Records from a collection
┏━━

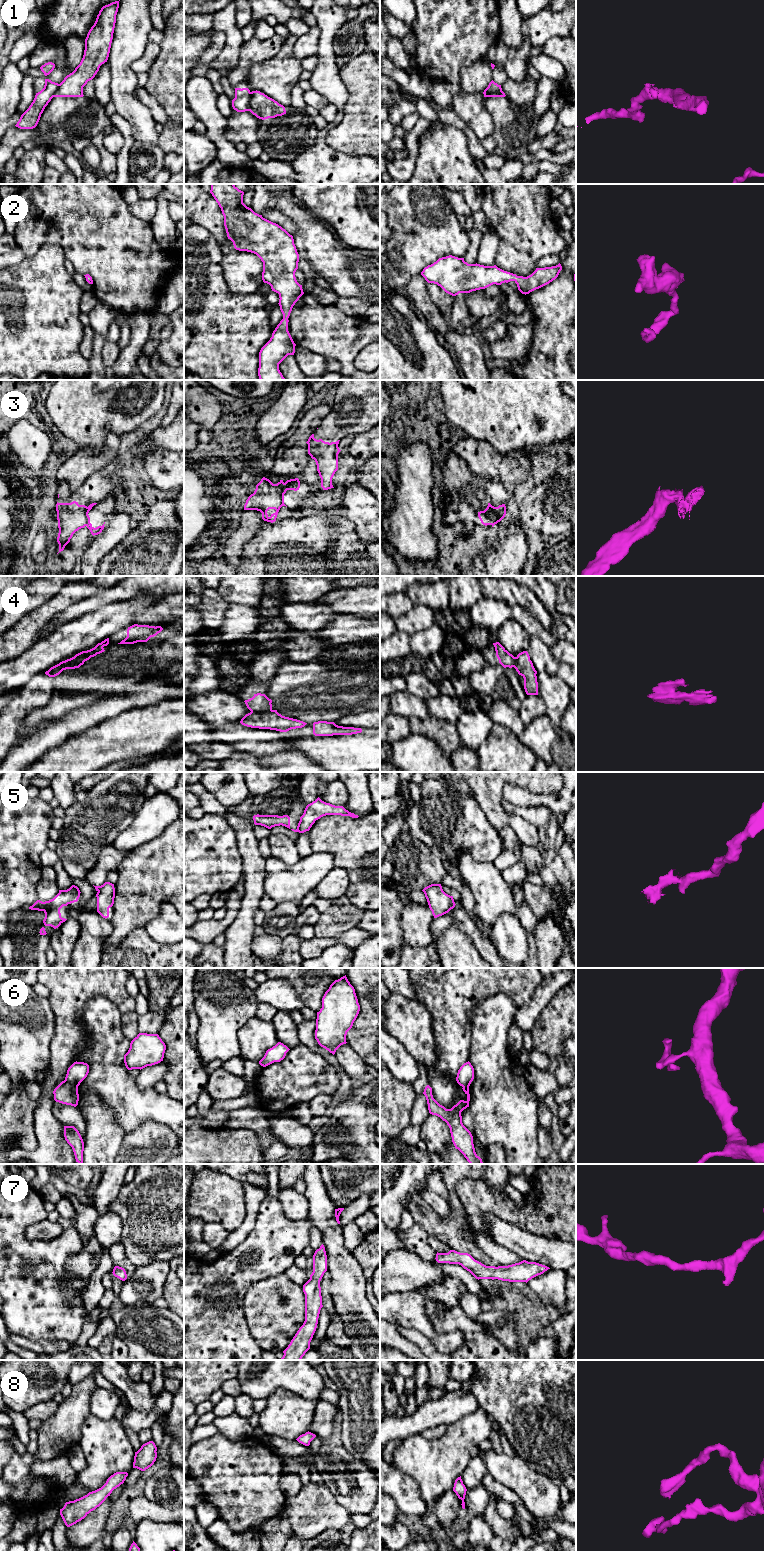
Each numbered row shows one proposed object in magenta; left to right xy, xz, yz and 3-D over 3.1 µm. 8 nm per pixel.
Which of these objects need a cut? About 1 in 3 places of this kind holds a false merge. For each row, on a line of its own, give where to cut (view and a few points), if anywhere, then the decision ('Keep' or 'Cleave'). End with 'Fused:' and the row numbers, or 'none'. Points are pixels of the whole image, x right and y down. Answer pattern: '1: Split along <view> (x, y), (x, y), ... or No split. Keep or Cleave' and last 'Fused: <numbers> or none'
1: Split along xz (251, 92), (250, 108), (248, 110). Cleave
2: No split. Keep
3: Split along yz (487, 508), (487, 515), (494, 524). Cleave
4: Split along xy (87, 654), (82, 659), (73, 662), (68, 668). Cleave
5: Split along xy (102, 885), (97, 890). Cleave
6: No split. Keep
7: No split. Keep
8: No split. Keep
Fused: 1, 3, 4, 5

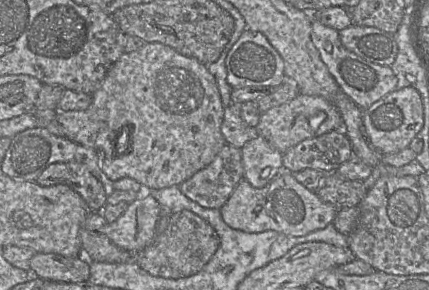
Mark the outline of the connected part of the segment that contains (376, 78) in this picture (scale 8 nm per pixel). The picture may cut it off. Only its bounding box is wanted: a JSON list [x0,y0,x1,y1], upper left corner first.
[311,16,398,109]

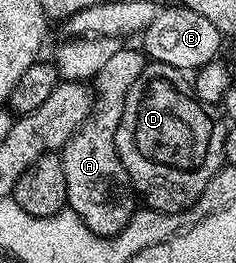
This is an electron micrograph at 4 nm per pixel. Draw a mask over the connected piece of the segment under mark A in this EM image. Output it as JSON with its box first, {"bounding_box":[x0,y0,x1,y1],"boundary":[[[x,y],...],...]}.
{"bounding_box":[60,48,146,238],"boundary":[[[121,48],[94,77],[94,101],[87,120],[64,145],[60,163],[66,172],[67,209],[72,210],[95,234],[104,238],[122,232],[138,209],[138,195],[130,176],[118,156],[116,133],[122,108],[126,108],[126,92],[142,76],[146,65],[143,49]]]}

┗━━

*TASK DIRECTIONS*:
The answer must restate every entry word for word, with the pictures left out.

*ANSWER AREA*:
Each numbered row shows one proposed object in magenta; left to right xy, xz, yz and 3-D over 3.1 µm. 8 nm per pixel.
Which of these objects need a cut? About 1 in 3 places of this kind holds a false merge. For each row, on a line of its own, give where to cut (view and a few points), if anywhere, then the decision ('Keep' or 'Cleave'). End with 'Fused:' and the row numbers, or 'none'. Points are pixels of the whole image, x right and y down. Answer pattern: '1: Split along <view> (x, y), (x, y), ... or No split. Keep or Cleave' and last 'Fused: <numbers> or none'
1: Split along xz (251, 92), (250, 108), (248, 110). Cleave
2: No split. Keep
3: Split along yz (487, 508), (487, 515), (494, 524). Cleave
4: Split along xy (87, 654), (82, 659), (73, 662), (68, 668). Cleave
5: Split along xy (102, 885), (97, 890). Cleave
6: No split. Keep
7: No split. Keep
8: No split. Keep
Fused: 1, 3, 4, 5

Mark the outline of the connected part of the segment that contains (376, 78) in this picture (scale 8 nm per pixel). The picture may cut it off. Only its bounding box is wanted: a JSON list [x0,y0,x1,y1], upper left corner first.
[311,16,398,109]

This is an electron micrograph at 4 nm per pixel. Draw a mask over the connected piece of the segment under mark A in this EM image. Output it as JSON with its box first, {"bounding_box":[x0,y0,x1,y1],"boundary":[[[x,y],...],...]}.
{"bounding_box":[60,48,146,238],"boundary":[[[121,48],[94,77],[94,101],[87,120],[64,145],[60,163],[66,172],[67,209],[72,210],[95,234],[104,238],[122,232],[138,209],[138,195],[130,176],[118,156],[116,133],[122,108],[126,108],[126,92],[142,76],[146,65],[143,49]]]}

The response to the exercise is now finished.